Some of those projects surface at Google Labs (labs.google.com), a section of the Google site where the public can try out—and comment on-search-related software that’s still in development. Google Viewer, for instance, animates results so that they scroll up the screen like movie credits. Voice Search lets you enter a search by telephone if you happen to be away from your desk, then retrieve the results online later. The Google Deskbar installs a permanent Google search box in the Windows taskbar; results appear in a small, temporary window, so users don’t have to launch their Web browsers every time they want to look something up.
But none of the Google Labs prototypes represents an innovation of the magnitude of Page and Brin’s original PageRank algorithm. Nor are they in the same league as Microsoft’s effort to reinvent Windows and integrate the applications that run on it. While Silverstein and his colleagues will talk about the efficiency of Google’s more than 10,000 Web servers and the passion and drive of Google’s programmers, they won’t say how the company hopes to improve PageRank, or what new technologies might counter threats such as Teoma and AskMSR. So in the end, there’s little outward proof that Google has the new ideas it will need to retain its market share. Says open-source programmer Doug Cutting, “Google has a whole lot of people trying to come up with monumental advances, but we haven’t seen them. I think if they had them, they would show them.”
One thing Silverstein does like to talk about is his longrange goal for search technology, which he believes is still in its infancy. “It’s clear that the answer [to search] is not a ranked list of Web sites,” he says. No one expects to approach a librarian, ask a question about the Panama Canal, and get 50 book titles in response, he argues. Silverstein thinks information retrieval experts should aim high, building software that is every bit as good at pointing users toward the specific resources they need as a well-trained reference librarian. That, of course, will require major advances in fields such as probabilistic machine learning and natural—language processing—and Google continues to hire some of the best new PhDs in those areas, including four recent graduates from the Stanford laboratory of Daphne Koller, a leading machine-learning researcher (see “10 Emerging Technologies That Will Change Your World,” TR February 2004).
But will all that talent be translated into tools people can use? Google itself appeared seemingly from nowhere, rapidly overshadowing other prominent search engines such as AltaVista. And if there is onemessage spread by the priests of the dot-com boom that still holds true, it is that people’s desire for faster, more efficient ways to do things trumps brand loyalty every time. If rivals like Ask Jeeves and upstarts like Mooter or Dipsie achieve even part of their visions of better ranking algorithms, simpler interfaces, and larger, more comprehensive indexes, they could take a big bite out of Google’s business. Microsoft’s sweeping overhaul of the Windows environment, meanwhile, promises to change the very concept of search for the vast majority of computer users.

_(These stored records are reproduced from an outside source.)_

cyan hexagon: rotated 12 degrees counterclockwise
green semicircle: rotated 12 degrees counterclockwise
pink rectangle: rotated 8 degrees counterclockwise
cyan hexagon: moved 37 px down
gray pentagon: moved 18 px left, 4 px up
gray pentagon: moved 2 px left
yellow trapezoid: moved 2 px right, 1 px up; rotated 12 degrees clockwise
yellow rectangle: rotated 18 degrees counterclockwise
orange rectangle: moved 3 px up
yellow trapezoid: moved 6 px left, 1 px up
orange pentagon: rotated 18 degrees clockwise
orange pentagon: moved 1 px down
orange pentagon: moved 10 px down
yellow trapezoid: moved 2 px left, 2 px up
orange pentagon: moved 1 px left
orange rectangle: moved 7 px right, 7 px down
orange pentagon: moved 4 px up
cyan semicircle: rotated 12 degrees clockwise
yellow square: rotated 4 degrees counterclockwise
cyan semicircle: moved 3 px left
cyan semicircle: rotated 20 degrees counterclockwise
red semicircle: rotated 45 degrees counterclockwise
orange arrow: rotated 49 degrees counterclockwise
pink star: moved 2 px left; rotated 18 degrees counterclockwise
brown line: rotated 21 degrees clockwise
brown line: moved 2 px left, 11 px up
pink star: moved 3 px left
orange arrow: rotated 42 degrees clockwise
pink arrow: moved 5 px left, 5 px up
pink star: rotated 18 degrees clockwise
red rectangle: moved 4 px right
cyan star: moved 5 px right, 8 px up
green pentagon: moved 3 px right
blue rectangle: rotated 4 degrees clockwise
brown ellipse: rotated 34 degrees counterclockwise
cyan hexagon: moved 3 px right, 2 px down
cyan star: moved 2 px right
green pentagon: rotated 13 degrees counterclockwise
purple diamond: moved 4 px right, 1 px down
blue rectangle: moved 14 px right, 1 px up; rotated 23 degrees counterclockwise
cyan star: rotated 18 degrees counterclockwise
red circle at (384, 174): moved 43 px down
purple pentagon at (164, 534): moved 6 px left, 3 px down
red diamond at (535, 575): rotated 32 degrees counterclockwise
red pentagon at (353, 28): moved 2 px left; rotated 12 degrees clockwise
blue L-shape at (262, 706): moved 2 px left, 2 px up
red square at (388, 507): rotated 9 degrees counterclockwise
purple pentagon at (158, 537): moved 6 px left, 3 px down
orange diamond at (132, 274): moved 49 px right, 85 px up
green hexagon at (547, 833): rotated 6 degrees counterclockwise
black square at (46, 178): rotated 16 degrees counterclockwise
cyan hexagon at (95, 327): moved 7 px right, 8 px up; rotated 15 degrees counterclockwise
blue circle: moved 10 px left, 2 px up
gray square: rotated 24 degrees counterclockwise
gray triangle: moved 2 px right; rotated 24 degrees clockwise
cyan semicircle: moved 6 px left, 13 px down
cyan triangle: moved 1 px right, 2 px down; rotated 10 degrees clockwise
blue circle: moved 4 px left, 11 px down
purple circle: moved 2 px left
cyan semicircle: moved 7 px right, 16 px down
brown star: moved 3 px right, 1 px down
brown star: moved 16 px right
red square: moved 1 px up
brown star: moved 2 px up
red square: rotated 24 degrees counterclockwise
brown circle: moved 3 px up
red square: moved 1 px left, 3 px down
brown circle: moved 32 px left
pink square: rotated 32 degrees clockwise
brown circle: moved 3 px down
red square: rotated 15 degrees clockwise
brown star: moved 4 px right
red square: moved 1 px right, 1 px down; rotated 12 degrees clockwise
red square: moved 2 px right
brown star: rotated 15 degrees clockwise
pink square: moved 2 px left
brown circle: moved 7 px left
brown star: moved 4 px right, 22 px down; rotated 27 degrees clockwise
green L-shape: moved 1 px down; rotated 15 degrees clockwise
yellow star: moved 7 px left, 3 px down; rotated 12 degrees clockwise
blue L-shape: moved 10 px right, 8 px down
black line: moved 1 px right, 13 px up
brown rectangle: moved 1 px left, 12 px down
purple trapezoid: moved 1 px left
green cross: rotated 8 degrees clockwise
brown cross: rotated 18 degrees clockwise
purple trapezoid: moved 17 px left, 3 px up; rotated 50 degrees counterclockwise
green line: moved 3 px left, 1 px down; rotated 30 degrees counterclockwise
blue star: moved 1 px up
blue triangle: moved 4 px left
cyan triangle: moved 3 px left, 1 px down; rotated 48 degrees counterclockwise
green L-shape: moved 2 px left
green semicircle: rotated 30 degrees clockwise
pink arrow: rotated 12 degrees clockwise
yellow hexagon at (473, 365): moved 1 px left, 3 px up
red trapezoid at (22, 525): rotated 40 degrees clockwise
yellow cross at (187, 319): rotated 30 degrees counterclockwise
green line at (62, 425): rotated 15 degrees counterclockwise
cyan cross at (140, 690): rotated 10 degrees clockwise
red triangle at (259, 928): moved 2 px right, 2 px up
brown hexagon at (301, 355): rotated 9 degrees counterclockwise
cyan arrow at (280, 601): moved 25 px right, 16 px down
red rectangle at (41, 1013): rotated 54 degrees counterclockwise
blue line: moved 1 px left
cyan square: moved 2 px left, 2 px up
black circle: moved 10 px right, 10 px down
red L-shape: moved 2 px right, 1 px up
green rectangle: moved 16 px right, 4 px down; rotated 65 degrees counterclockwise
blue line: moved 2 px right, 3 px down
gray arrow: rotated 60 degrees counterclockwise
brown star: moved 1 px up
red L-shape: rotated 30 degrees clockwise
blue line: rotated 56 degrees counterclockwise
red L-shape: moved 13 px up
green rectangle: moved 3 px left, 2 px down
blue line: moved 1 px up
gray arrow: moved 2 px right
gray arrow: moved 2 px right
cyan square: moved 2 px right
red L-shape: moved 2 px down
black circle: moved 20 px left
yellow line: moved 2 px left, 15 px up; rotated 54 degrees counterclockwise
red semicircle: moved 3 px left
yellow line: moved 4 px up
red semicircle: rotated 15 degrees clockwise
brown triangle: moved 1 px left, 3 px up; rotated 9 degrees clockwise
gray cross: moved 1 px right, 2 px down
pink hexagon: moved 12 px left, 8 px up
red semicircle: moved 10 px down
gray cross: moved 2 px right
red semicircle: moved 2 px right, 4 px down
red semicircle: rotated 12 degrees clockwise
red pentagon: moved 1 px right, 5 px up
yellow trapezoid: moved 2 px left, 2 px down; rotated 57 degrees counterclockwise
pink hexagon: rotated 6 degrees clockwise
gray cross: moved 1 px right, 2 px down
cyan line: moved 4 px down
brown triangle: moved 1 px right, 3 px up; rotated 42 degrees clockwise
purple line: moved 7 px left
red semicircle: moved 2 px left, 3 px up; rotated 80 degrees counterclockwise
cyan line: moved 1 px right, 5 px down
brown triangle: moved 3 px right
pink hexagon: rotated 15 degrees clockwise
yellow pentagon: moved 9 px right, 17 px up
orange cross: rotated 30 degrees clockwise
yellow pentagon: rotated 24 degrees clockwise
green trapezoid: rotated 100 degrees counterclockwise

The good news for Internet surfers is that competition will make search utilities an even more helpful part of our daily lives. Without search tools, the Web’s riches would be just as inaccessible as the tablets, scrolls, and hand-copied tomes of the preGutenberg age, and as the Web itself grows, so does our need for better ways to penetrate it. But which technologies will provide the access we crave—and who will profit most from them—are questions that not even the best search engines can answer.